— TASK BRIEF —
The full listing is to be returned exactly as given, but without pictures.
↓
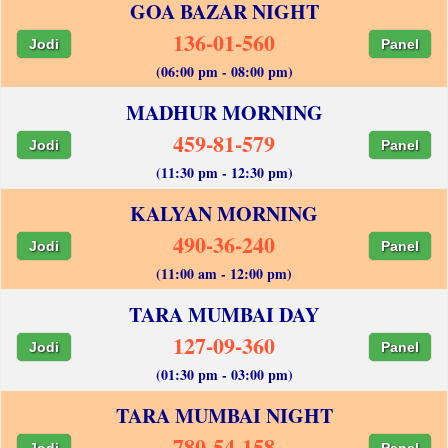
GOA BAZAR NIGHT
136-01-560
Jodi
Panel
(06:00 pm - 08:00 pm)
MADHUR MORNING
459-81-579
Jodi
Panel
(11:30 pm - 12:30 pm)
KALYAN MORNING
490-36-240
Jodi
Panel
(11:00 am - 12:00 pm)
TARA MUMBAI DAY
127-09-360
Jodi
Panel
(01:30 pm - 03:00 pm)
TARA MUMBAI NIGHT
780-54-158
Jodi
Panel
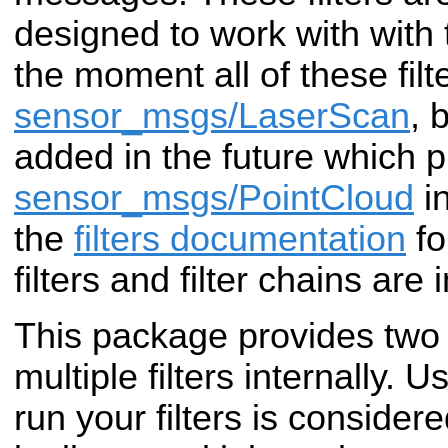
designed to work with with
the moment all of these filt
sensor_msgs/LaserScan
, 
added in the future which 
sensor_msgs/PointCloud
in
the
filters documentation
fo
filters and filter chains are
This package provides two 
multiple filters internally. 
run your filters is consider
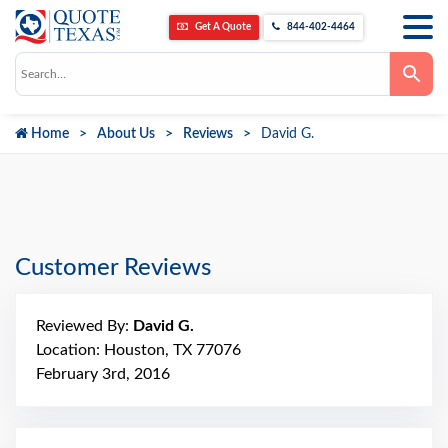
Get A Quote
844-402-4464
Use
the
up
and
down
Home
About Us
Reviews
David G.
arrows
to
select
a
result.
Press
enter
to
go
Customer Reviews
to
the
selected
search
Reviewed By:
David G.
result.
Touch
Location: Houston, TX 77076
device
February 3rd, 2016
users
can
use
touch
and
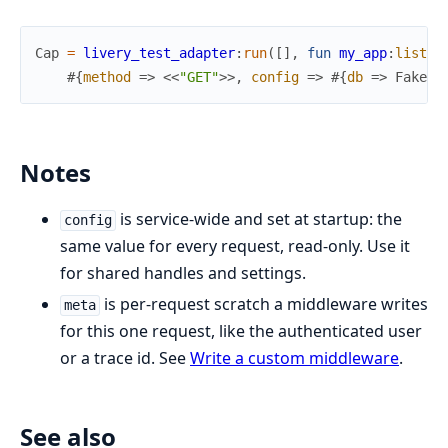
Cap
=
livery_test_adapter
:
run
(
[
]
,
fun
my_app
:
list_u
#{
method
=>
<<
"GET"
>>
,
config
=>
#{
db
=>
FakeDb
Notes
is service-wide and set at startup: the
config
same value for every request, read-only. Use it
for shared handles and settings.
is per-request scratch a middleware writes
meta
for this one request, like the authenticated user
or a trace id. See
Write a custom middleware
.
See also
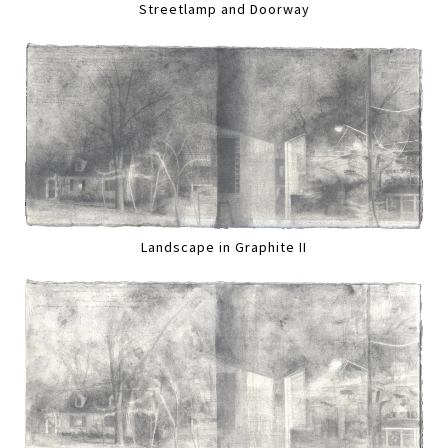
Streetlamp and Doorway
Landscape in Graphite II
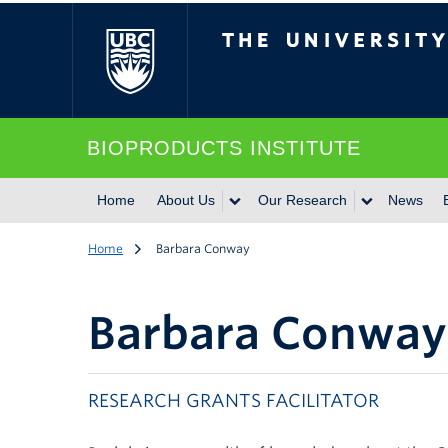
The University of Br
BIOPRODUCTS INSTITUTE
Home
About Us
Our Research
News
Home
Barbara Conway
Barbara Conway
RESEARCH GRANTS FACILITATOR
↑
— WRITTEN REPLY —
GOA BAZAR NIGHT
136-01-560
Jodi
Panel
(06:00 pm - 08:00 pm)
MADHUR MORNING
459-81-579
Jodi
Panel
(11:30 pm - 12:30 pm)
KALYAN MORNING
490-36-240
Jodi
Panel
(11:00 am - 12:00 pm)
TARA MUMBAI DAY
127-09-360
Jodi
Panel
(01:30 pm - 03:00 pm)
TARA MUMBAI NIGHT
780-54-158
Jodi
Panel
designed to work with with
the moment all of these filt
sensor_msgs/LaserScan
, 
added in the future which 
sensor_msgs/PointCloud
in
the
filters documentation
fo
filters and filter chains are
This package provides two 
multiple filters internally. 
run your filters is consider
Get A Quote
844-402-4464
Use
the
up
and
down
Home
About Us
Reviews
David G.
arrows
to
select
a
result.
Press
enter
to
go
Customer Reviews
to
the
selected
search
Reviewed By:
David G.
result.
Touch
Location: Houston, TX 77076
device
February 3rd, 2016
users
can
use
touch
and
Cap
=
livery_test_adapter
:
run
(
[
]
,
fun
my_app
:
list_u
#{
method
=>
<<
"GET"
>>
,
config
=>
#{
db
=>
FakeDb
Notes
is service-wide and set at startup: the
config
same value for every request, read-only. Use it
for shared handles and settings.
is per-request scratch a middleware writes
meta
for this one request, like the authenticated user
or a trace id. See
Write a custom middleware
.
See also
Streetlamp and Doorway
Landscape in Graphite II
The University of Br
BIOPRODUCTS INSTITUTE
Home
About Us
Our Research
News
Home
Barbara Conway
Barbara Conway
RESEARCH GRANTS FACILITATOR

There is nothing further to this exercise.